I sipped my wine and appreciated the moment. They welcomed me into the conversation and listened to my unsupported opinions as if they mattered. But even more impressive was how easy it was for Jess to make friends with Ted.

Making friends has never been super easy for me. Growing up, my parents didn’t have people they hung out with on the weekends. Greg was always too busy wrestling or preparing to fulfill his destiny to know other kids’ names. Even in the two semi-serious relationships I’ve had, the guy wasn’t overly friendly to other males.

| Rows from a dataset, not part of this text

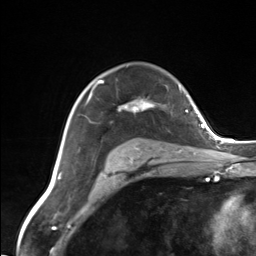
Breast MRI (dynamic contrast-enhanced), one axial slice; position 97 of 124 along the scan axis; cropped to one breast; dynamic contrast-enhanced series, time point 2 of 7 at this slice position (early post-contrast); 3 T; TE 1.8 ms, TR 4.7 ms; 256 × 256 image matrix, field of view 150 × 150 mm. Female patient.
Annotated regions visible in this slice (semi-automatically segmented with operator editing):
- enhancing-tissue mask used for the functional tumour volume (all voxels passing the contrast-enhancement thresholds inside the analysis volume; usually the tumour): bounding box [x1, y1, x2, y2] px = [86, 81, 155, 154]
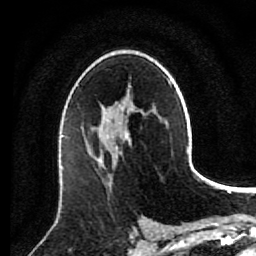
Breast MRI (dynamic contrast-enhanced), one axial slice. Position 52 of 80 along the scan axis. Cropped to one breast. Dynamic contrast-enhanced series, time point 2 of 7 at this slice position (early post-contrast). 1.5 T. TE 2.6 ms, TR 5.6 ms. 2 mm slice thickness. 256 × 256 image matrix. Female patient.
Annotated regions visible in this slice (semi-automatic segmentation, software-assisted and operator-edited):
- enhancing-tissue mask used for the functional tumour volume (all voxels passing the contrast-enhancement thresholds inside the analysis volume; usually the tumour): box from (x=84, y=137) to (x=128, y=185) px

I’ve never stopped to think about why that has always been a reoccurring theme in my life. But now, after seeing Jess and his interaction with Ted—and thinking about the way Jess interacts with the world, I can honestly link my previous choices back to my parents.

I never felt valued. Never felt as though I was worthy of notice.

I orbited their world, but I was never part of it.I was always so … alone.

In retrospect, it makes perfect sense that I dated egocentric men whose worlds were equally small and whose interest in others was virtually nonexistent.

And that is not Jess Carmichael at all. He treats me as if Iamhis world.

“It was nice of Ted to send us back with a bottle of wine,” I say before taking another sip.

“I don’t even like wine, and this shit is good. It’s from a winery in Georgia. Landry Family Winery or something like that.”

“We’ll have to see if we can find them at home.”

Something I said makes Jess’s eyes light up, and he sets his glass down.

“We go back to Kismet Beach in the morning.”

I can barely hear his voice over the wind.

“Yeah,” I say.

“What happens then?”

A lump settles in my throat. The question I feared—the topic that I’ve worried about off and on all day—is now in the open.

As much as the thought of hearing it made me want to puke … I also wanted to hear it. It’s confusing. The only way this conversation didn’t scare the bejesus out of me was being able to partially control when it happened. I knew if I let Jess pick what we do tonight, he’d pick this. And I’ve spent all day trying, and failing, to prepare my response.

“What do you want to do?” I ask, turning it around on him.

His eyes shine. “You know what I want to do.”

I hum.

He reaches across the table and takes my hands in his.

My chest wobbles as I prepare to be the most vulnerable that I’ve ever been with another person.

Why?

Because he deserves it.

Because I think I love him.

“When I’m with you, life makes sense,” I say simply. “When I wake up in the morning, I don’t feel so … small.”

He wants to say something. He bites the inside of his cheek, and I know him well enough now to know that means he’s holding back.

“Until recently, my life felt like an island floating around in the middle of the world. Other people lived on continents and in island chains, but I was on this rock all by myself. And it was fine,” I add as his brow furrows. “It was just the way it was. But then you come along and muscle your way in, and for the first time in my life, I felt like I wasn’t alone.”

I promised myself I wouldn’t cry. No matter how embarrassing or sad or terribly wrong this conversation went, I wouldn’t cry.